Yes but the fact that religious belief has been accompanied by thought and intellectual discovery (Bunting accidentally put that well) doesn’t mean that religious belief was useful or helpful or (certainly) causative of that thought and intellectual discovery, it just means it was there at the same time. It could be a correlation rather than a cause. So the fact that the two ways of thinking were sometimes in the same room doesn’t in the least contradict what Dawkins said. And after all, he’s right – ‘faith’ is by definition a process of non-thinking. That’s what the word means. Religious believers will say as much when their guard is down – that faith is not about believing things that are supported by evidence, anyone can do that; faith is about believing without evidence. In other words, non-thinking.

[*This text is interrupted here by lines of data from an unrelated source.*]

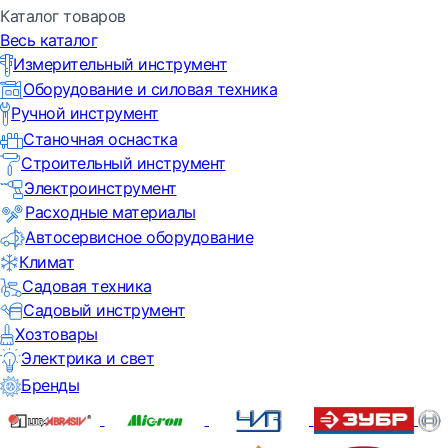
Каталог товаров
Весь каталог
Измерительный инструмент
Оборудование и силовая техника
Ручной инструмент
Станочная оснастка
Строительный инструмент
Электроинструмент
Расходные материалы
Автосервисное оборудование
Климат
Садовая техника
Садовый инструмент
Хозтовары
Электрика и свет
Бренды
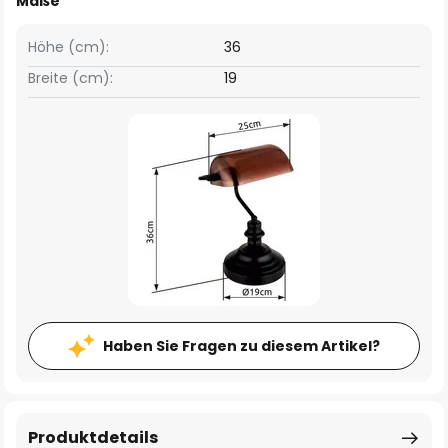
Maße
Höhe (cm):
36
Breite (cm):
19
Haben Sie Fragen zu diesem Artikel?
Produktdetails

It’s also right for religion to concede ground to science to explain natural processes; but at the same time, science has to concede that despite its huge advances it still cannot answer questions about the nature of the universe – such as whether we are freak chances of evolution in an indifferent cosmos (Dawkins does finally acknowledge this point in the programmes).
Boy I get sick of that trope. It’s not clear that science can’t at least offer a plausible answer to that particular question, and in any case, religion can’t answer it any more than science or anything else can – and probably less. It can’t ‘answer’ such questions because all it does is say what it wants to say, and let it go at that. Excuse me, but that’s not an answer. Religion doesn’t have to check its answers against anything, it doesn’t have to have them peer-reviewed, it doesn’t have to do the maths, it doesn’t have to present them to audiences of restless ambitious rivals eager to show them wrong. It just says. That’s not an answer, that doesn’t count. Whenever people say that, with such an air of bovine triumph, we have some serious non-thinking going on. Because what they mean when they say ‘science can’t and religion can’ is that science can’t because it does have to check, it does have to meet certain criteria, and religion can because it doesn’t – because it doesn’t have to do anything at all other than run off at the mouth. Science ‘can’t’ because reality provides constraints and limitations and requires work, religion ‘can’ because fantasy doesn’t do any of that. So what is so impressive about this ridiculous idea that religion can answer all these deep questions?
Nothing. It’s an imbecilic line of argument, it’s sheer naked emperor. Must try harder, Madders.